LR: Uno de los problemas abiertos que quere­mos enfrentar a corto plazo es precisamente el de la comprensión de los procesos de enseñan­za-aprendizaje no alienantes. Pensamos que, lamentablemente, el aula de matemáticas de ha convertido en un espacio muy alienante, un espacio donde los alumnos aprenden cosas sin la reflexión necesaria y sin el posicionamiento subjetivo requerido para que el aprendizaje sea realmente significativo. Desafortunadamente lo que vemos, lo que constatamos, son aulas alienadas que producen sujetos alienados. Uno de los problemas de investigación abiertos que tenemos es la comprensión de los procesos de colaboración humana y de producción de sa­beres no alienantes. Otro problema que nos queda abierto, y que está relacionado con el que acabo de mencionar, es el problema de la ética. Nosotros pensamos que la producción del saber está amarrada a las formas de cola­boración humana que se pueden desarrollar en el aula. Nuestra hipótesis es que esas formas de producción del saber serán no alienantes si las formas de relación humana no lo son. En este momento estamos tratando de investigar todas esas formas de subjetivación que se dan en el aula entre profesores y alumnos. No hay que olvidar, en efecto, que los docentes también están siendo formados al contacto con los estu­diantes. Los profesores están también viviendo una experiencia educativa que los transforma y los convierte en profesores. Un profesor no es un título formal que habilita a alguien a tomar cierto papel en el aula. Un profesor es sobre todo una subjetividad en formación. Lo que estamos tratando de entender es toda esa conexión ética que se hace y que se puede proponer en el aula para que las formas de colaboración humana sean realmente satisfactorias para los alumnos y los profesores, y que puedan llevar a formas de producción de saberes profundos.
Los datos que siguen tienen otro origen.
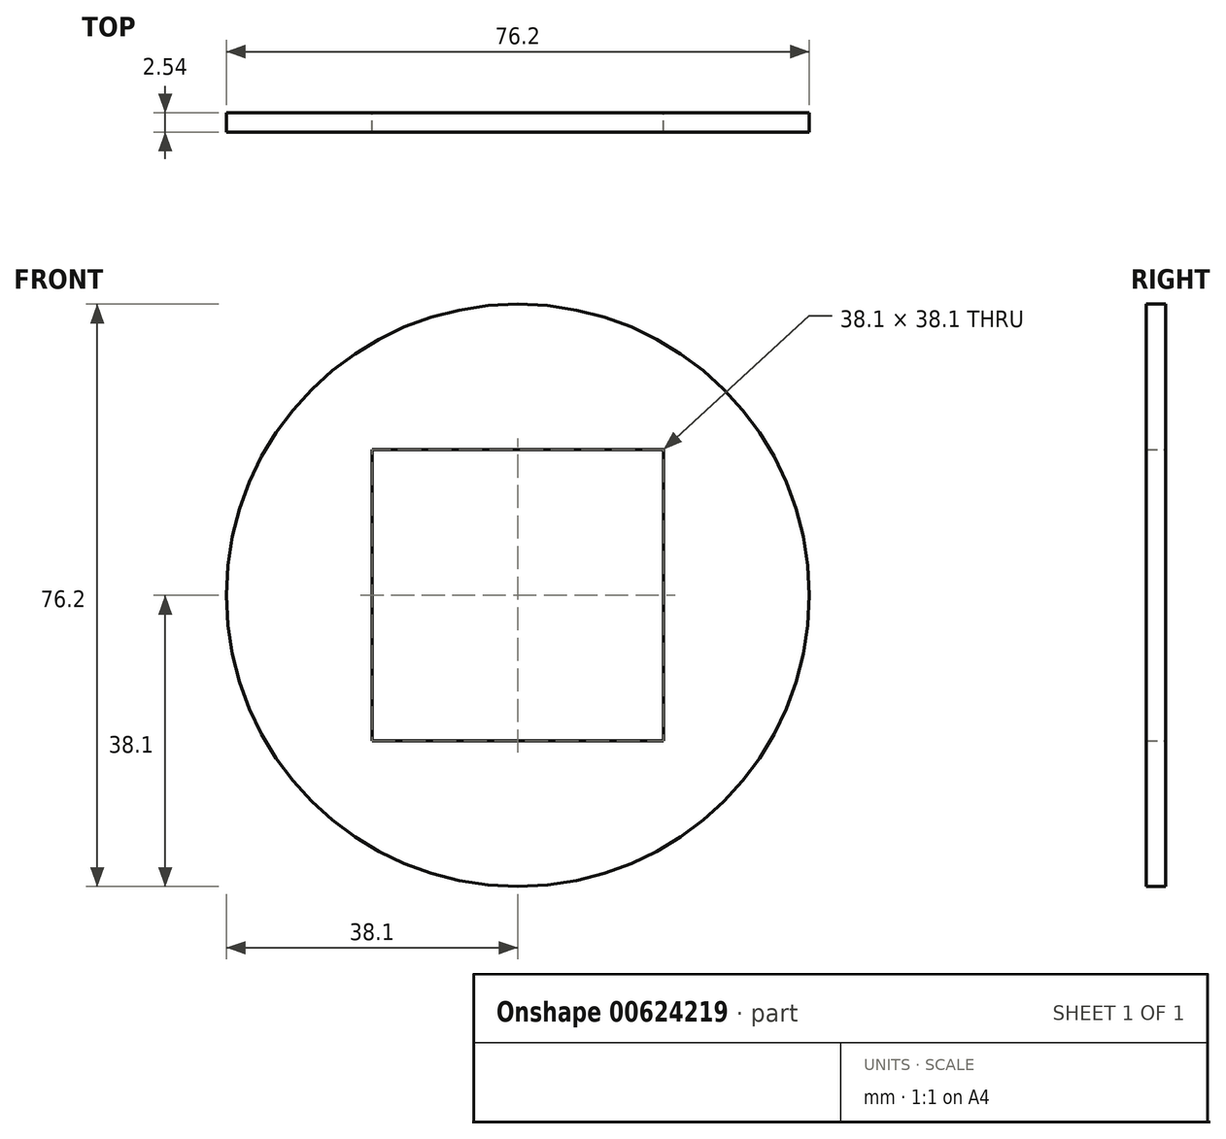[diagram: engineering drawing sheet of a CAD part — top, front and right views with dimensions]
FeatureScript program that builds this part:
annotation { "Feature Type Name" : "Feature", "Feature Type Description" : "" }
export const myFeature = defineFeature(function(context is Context, id is Id, definition is map)
    precondition{}
    {
        {
            var Q0;
            Q0=qCreatedBy(makeId("Front.planeOp"),FACE);
            var sketch = newSketch(context, id + "F0", { "sketchPlane" : qUnion([Q0])});
            skCircle(sketch, "E0", {"center": v(0, 0) * mm, "radius": 38.1 * mm});
            skLineSegment(sketch, "E1.bottom", {"start": v(-19.05, -19.05) * mm, "end": v(19.05, -19.05) * mm});
            skLineSegment(sketch, "E1.top", {"start": v(-19.05, 19.05) * mm, "end": v(19.05, 19.05) * mm});
            skLineSegment(sketch, "E1.left", {"start": v(-19.05, -19.05) * mm, "end": v(-19.05, 19.05) * mm});
            skLineSegment(sketch, "E1.right", {"start": v(19.05, -19.05) * mm, "end": v(19.05, 19.05) * mm});
            skSolve(sketch);
        }
        {
            var Q0;
            Q0=makeQuery(id+"F0.imprint","IMPRINT",FACE,{"disambiguationData":[TD([[makeQuery(id+"F0.imprint","IMPRINT",EDGE,{"derivedFrom":sQuery(id+"F0.wireOp",EDGE,"E0")}),1.0]])]});
            extrude(context, id + "F1", {"entities" : qUnion([Q0]), "depth" : 2.54 * mm, "offsetDistance" : 25.4 * mm});
        }
    });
No hay que olvidar, en efecto, que los docentes también están siendo formados al contacto con los estudiantes.

MOM: Muchas gracias, profesor Radford. Creo que las contribuciones que ha hecho y que quedan resumidas en esta entrevista permiten comprender, desde otros ángulos, los procesos educativos y los procesos de formación del pro­fesor y del alumno.

Bibliografía

  • Radford, L. (2014). De la teoría de la objetivación. Revista Latinoamericana de Etnomatemática, 7(2), 132-150.
  • Radford, L. (2014). On teachers and students: An ethical cultural-historical perspective. In Liljedahl, P., Nicol, C., Oesterle, S., & Allan, D. (Eds.) Proceedings of the Joint Meeting of PME 38 and PME-NA 36 (Plenary Conference), Vol. 1, pp. 1-20. Vancouver, Canada: PME.
  • Radford, L. (2006). Elementos de una teoría cultural de la objetivación. Revista Latinoamericana de Investigación en Matemática Educativa, Special Issue on Semiotics, Culture and Mathematical Thinking, 103-129.